By Mark Waghorn via SWNS

Spinach has been grown in the desert... by harnessing the power of the sun.

The nutritious vegetable needs about one and a half inches of water a week, supplied by a solar panel which pulled in vapor from the air - while producing electricity.

This photograph shows the solar panels connected to a plant-growing box that contains 60 water spinach seeds. (Renyuan Li via SWNS)

Senior author Professor Peng Wang said: "Our design makes water out of air using clean energy that would have been wasted.

"It is suitable for decentralized, small-scale farms in remote places like deserts and oceanic islands."

The experiment was carried out in June - when the weather in Saudi Arabia was very hot.

Water - solely collected from air - irrigated spinach seeds planted in a plastic plant-growing box.

Over two weeks the solar panel, about the size of a school desk top, generated a total of 1,519 watt-hours of electricity.

What is more, 57 of the 60 of seeds sprouted and grew normally to 18 centimeters (7 inches).

Prof Wang said: "Our goal is to create an integrated system of clean energy, water, and food production, especially the water-creation part in our design, which sets us apart from current agrophotovoltaics."'

This photograph shows the solar photovoltaic panels, which use a water-absorbing hydrogel underneath to help stay cool and increase their efficiency. (Renyuan Li via SWNS)

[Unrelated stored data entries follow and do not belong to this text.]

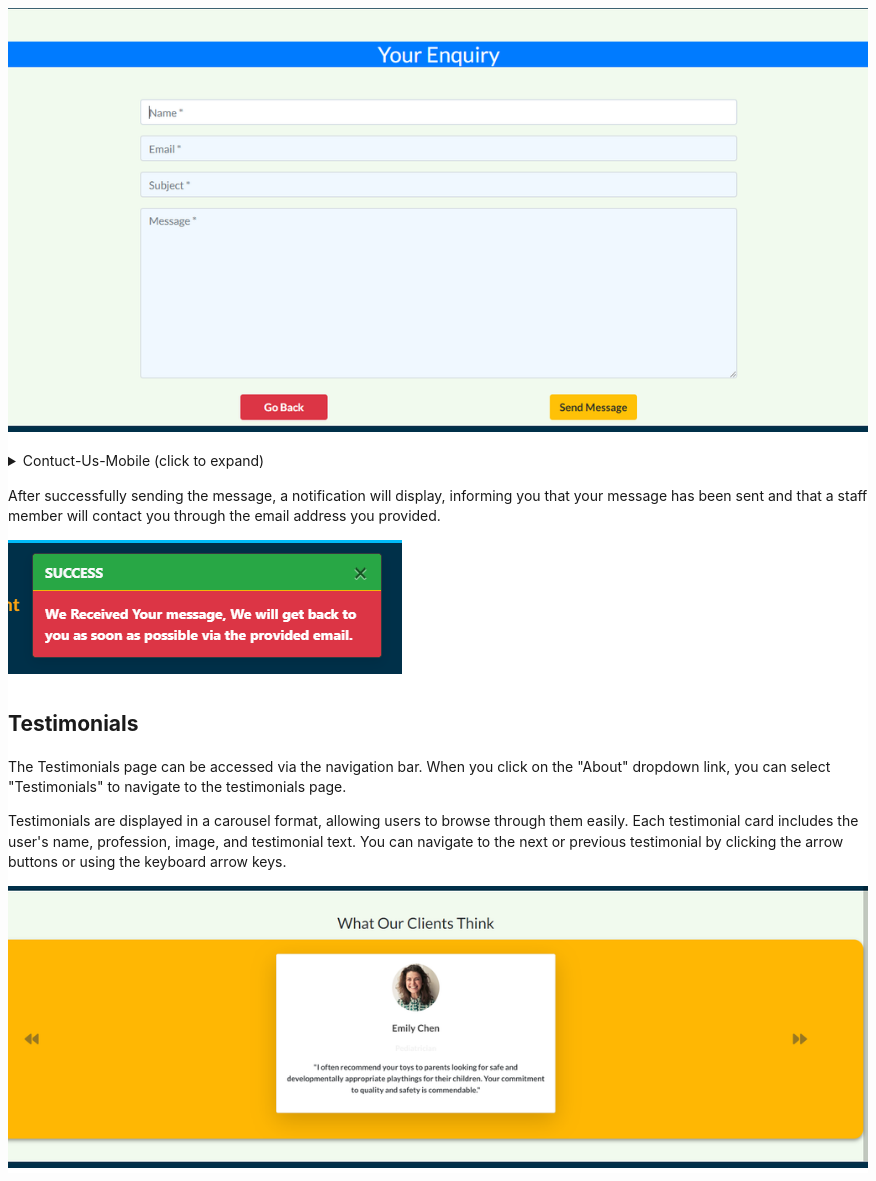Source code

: ![contact-page-Desktop](/docs/features/contact-page-desktop.png)

<details><summary>Contuct-Us-Mobile (click to expand)</summary></details>

After successfully sending the message, a notification will display, informing you that your message has been sent and that a staff member will contact you through the email address you provided.

![message-sent](/docs/features/sent-message.png)

## Testimonials
The Testimonials page can be accessed via the navigation bar. When you click on the "About" dropdown link, you can select "Testimonials" to navigate to the testimonials page.

Testimonials are displayed in a carousel format, allowing users to browse through them easily. Each testimonial card includes the user's name, profession, image, and testimonial text. You can navigate to the next or previous testimonial by clicking the arrow buttons or using the keyboard arrow keys.

![Testimonials-desktop](/docs/features/testimonials-desktop.png)
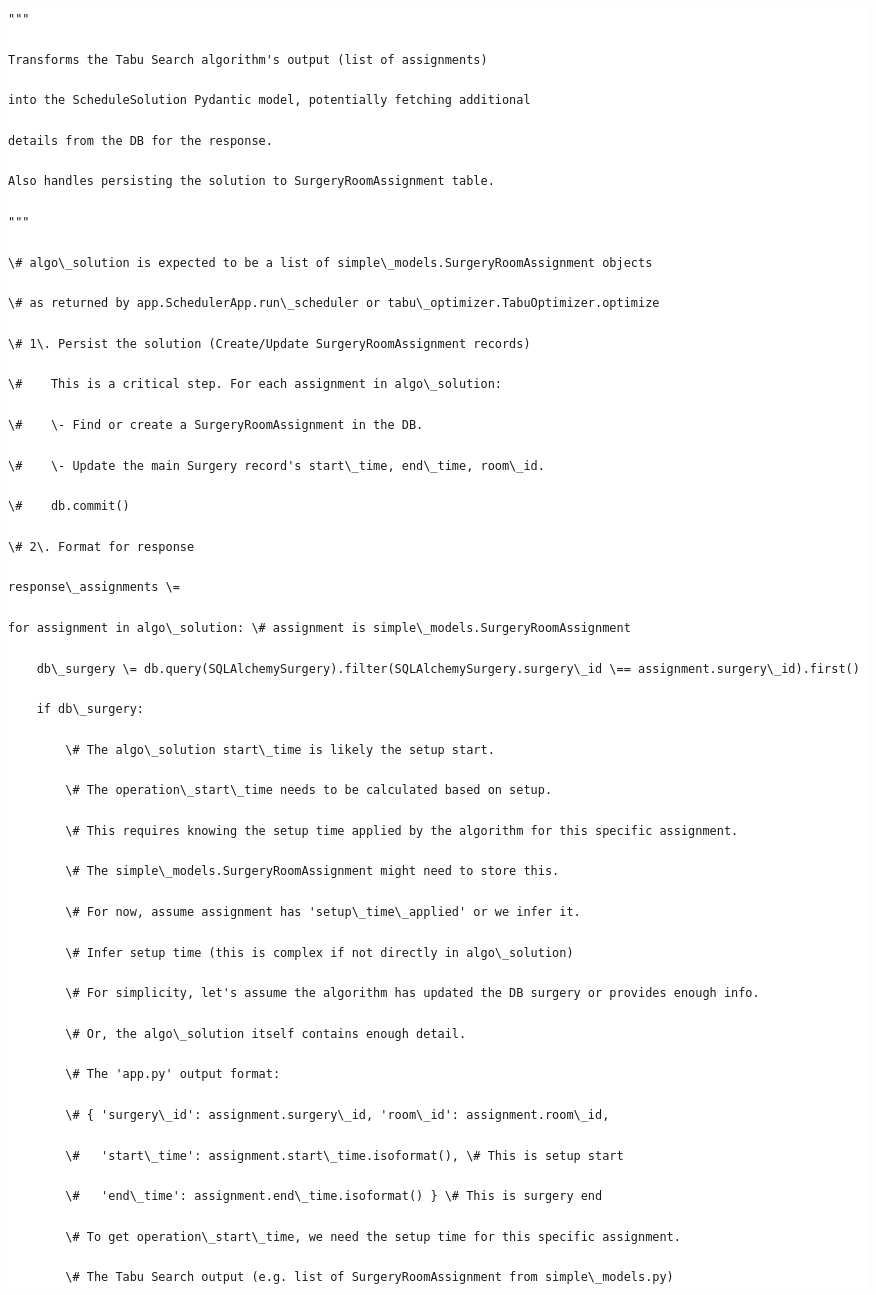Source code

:     """

    Transforms the Tabu Search algorithm's output (list of assignments)

    into the ScheduleSolution Pydantic model, potentially fetching additional

    details from the DB for the response.

    Also handles persisting the solution to SurgeryRoomAssignment table.

    """

    \# algo\_solution is expected to be a list of simple\_models.SurgeryRoomAssignment objects

    \# as returned by app.SchedulerApp.run\_scheduler or tabu\_optimizer.TabuOptimizer.optimize

    \# 1\. Persist the solution (Create/Update SurgeryRoomAssignment records)

    \#    This is a critical step. For each assignment in algo\_solution:

    \#    \- Find or create a SurgeryRoomAssignment in the DB.

    \#    \- Update the main Surgery record's start\_time, end\_time, room\_id.

    \#    db.commit()

    \# 2\. Format for response

    response\_assignments \=

    for assignment in algo\_solution: \# assignment is simple\_models.SurgeryRoomAssignment

        db\_surgery \= db.query(SQLAlchemySurgery).filter(SQLAlchemySurgery.surgery\_id \== assignment.surgery\_id).first()

        if db\_surgery:

            \# The algo\_solution start\_time is likely the setup start.

            \# The operation\_start\_time needs to be calculated based on setup.

            \# This requires knowing the setup time applied by the algorithm for this specific assignment.

            \# The simple\_models.SurgeryRoomAssignment might need to store this.

            \# For now, assume assignment has 'setup\_time\_applied' or we infer it.

            \# Infer setup time (this is complex if not directly in algo\_solution)

            \# For simplicity, let's assume the algorithm has updated the DB surgery or provides enough info.

            \# Or, the algo\_solution itself contains enough detail.

            \# The 'app.py' output format:

            \# { 'surgery\_id': assignment.surgery\_id, 'room\_id': assignment.room\_id,

            \#   'start\_time': assignment.start\_time.isoformat(), \# This is setup start

            \#   'end\_time': assignment.end\_time.isoformat() } \# This is surgery end

            \# To get operation\_start\_time, we need the setup time for this specific assignment.

            \# The Tabu Search output (e.g. list of SurgeryRoomAssignment from simple\_models.py)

The design offers a sustainable, cheap strategy to improve food and water security for people in arid regions.

Silicon panels, made of solar or 'photovoltaic' cells, are placed on top of a material called hydrogel. It absorbs vapour from ambient air.

The team at King Abdullah University of Science and Technology in Thuwal drove the water out using heat from the electricity.

It collected in a metal box underneath. The hydrogel also increased the efficiency of the solar panels by nine percent by lowering the temperature.

In total, about two liters of water were condensed from the hydrogel during the study period.

Prof Wang said: "Making sure everyone on Earth has access to clean water and affordable clean energy is part of the Sustainable Development Goals set by the United Nations.

"I hope our design can be a decentralized power and water system to light homes and water crops."

The proof-of-concept system, called WEC2P, is described in Cell Reports Physical Science.

To turn it into reality, the researchers plan to create a better hydrogel that can absorb more water from the air.

Added Prof Wang: "A fraction of the world’s population still does not have access to clean water or green power, and many of them live in rural areas with arid or semi-arid climate."


Spinach is renowned for being good for health. It is famous for being Popeye the Sailor's favorite food.

The cartoon character always grabbed a tin to boost his biceps - before defeating bad-boy Bluto.